==== Data block

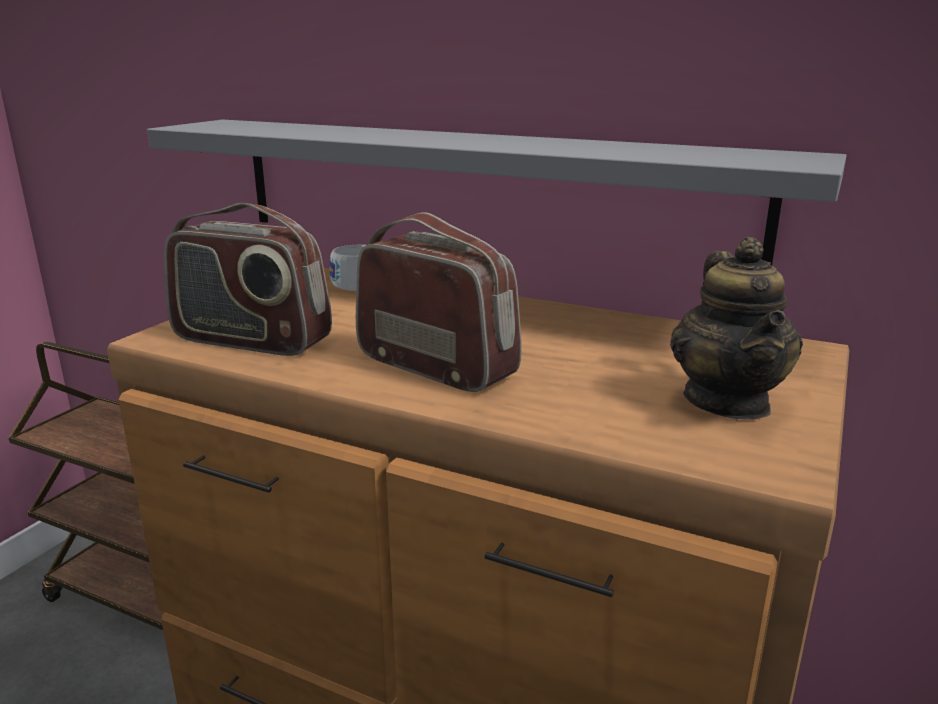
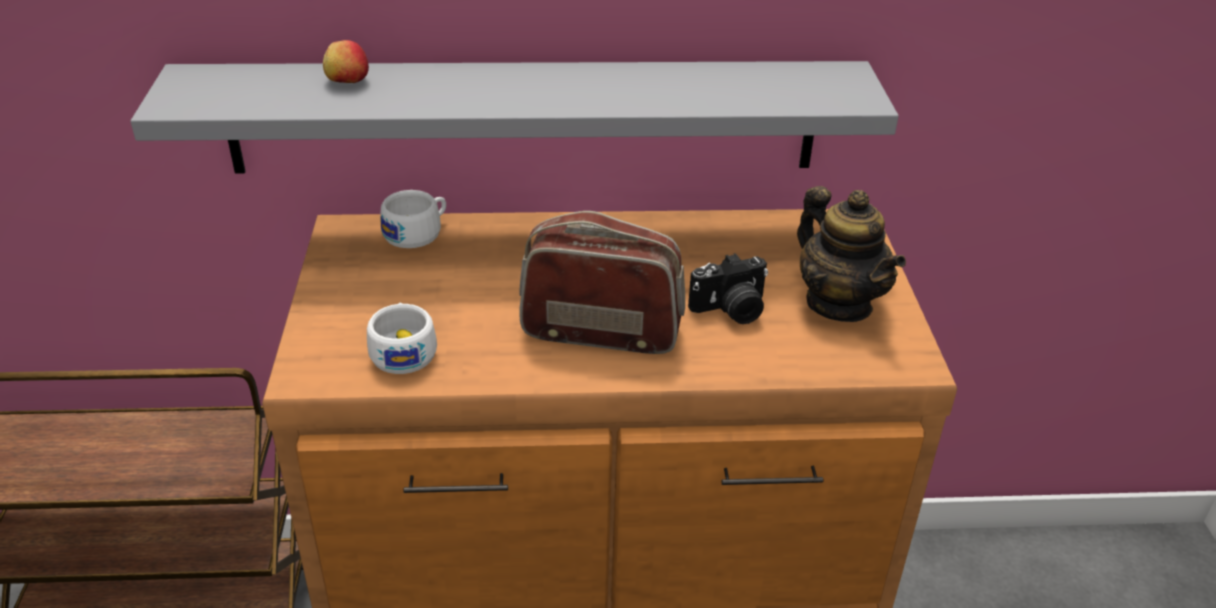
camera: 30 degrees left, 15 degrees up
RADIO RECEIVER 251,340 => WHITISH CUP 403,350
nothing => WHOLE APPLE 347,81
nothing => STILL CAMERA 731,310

========

* **Task details**:
Copy all of the material word for word, and include none of its pictures.

* **Finished exercise**:
camera: 30 degrees left, 15 degrees up
RADIO RECEIVER 251,340 => WHITISH CUP 403,350
nothing => WHOLE APPLE 347,81
nothing => STILL CAMERA 731,310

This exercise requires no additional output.